Step 9: Response Delivery

  • Response is streamed token-by-token over WebSocket for perceived speed.
  • Product cards (images, prices, "Add to Cart" buttons) render as structured elements after the text stream completes.
  • Follow-up suggestion chips appear below the response.
  • The turn is saved to conversation memory.

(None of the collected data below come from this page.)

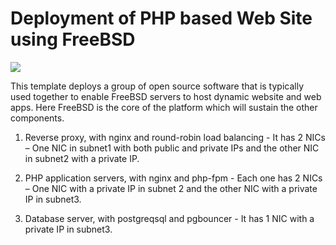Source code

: # Deployment of PHP based Web Site using FreeBSD

<a href="https://portal.azure.com/#create/Microsoft.Template/uri/https%3A%2F%2Fraw.githubusercontent.com%2Fostclilideng%2Fazure-quickstart-templates%2Fmaster%2Fphp_pgsql-freebsd-setup%2Fazuredeploy.json" target="_blank">
    <img src="http://azuredeploy.net/deploybutton.png"/>
</a>
<a href="http://armviz.io/#/?load=https%3A%2F%2Fraw.githubusercontent.com%2Fostclilideng%2Fazure-quickstart-templates%2Fmaster%2Fphp_pgsql-freebsd-setup%2Fazuredeploy.json" target="_blank"></a>

This template deploys a group of open source software that is typically used together to enable FreeBSD servers to host dynamic website and web apps. Here FreeBSD is the core of the platform which will sustain the other components. 

1.	Reverse proxy, with nginx and round-robin load balancing - It has 2 NICs – One NIC in subnet1 with both public and private IPs and the other NIC in subnet2 with a private IP. 

2.	PHP application servers, with nginx and php-fpm - Each one has 2 NICs – One NIC with a private IP in subnet 2 and the other NIC with a private IP in subnet3. 

3.	Database server, with postgreqsql and pgbouncer - It has 1 NIC with a private IP in subnet3.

Step 10: Logging & Analytics

  • An event is emitted to Kinesis with: session ID, intent, latency, products shown, model used.
  • If the user clicks thumbs up/down, a feedback event is captured.
  • All data flows to Redshift for dashboards and model improvement.

Latency Budget

gantt
    title Request Latency Budget (Target: < 3 seconds)
    dateFormat X
    axisFormat %L ms

    section Gateway
    Auth + Rate Limit           :0, 50

    section Orchestrator
    Load Memory                 :50, 100
    Intent Classification       :100, 150

    section Service Calls (Parallel)
    Recommendation Engine       :150, 350
    Product Catalog             :150, 250
    RAG Retrieval               :150, 450

    section Generation
    LLM First Token             :450, 950
    LLM Full Response           :950, 2500

    section Safety
    Guardrails                  :2500, 2600

    section Delivery
    WebSocket Send              :2600, 2650

Key insight: The user sees the first token at ~950ms (streaming), so the perceived latency is under 1 second. The full response completes within ~2.7 seconds.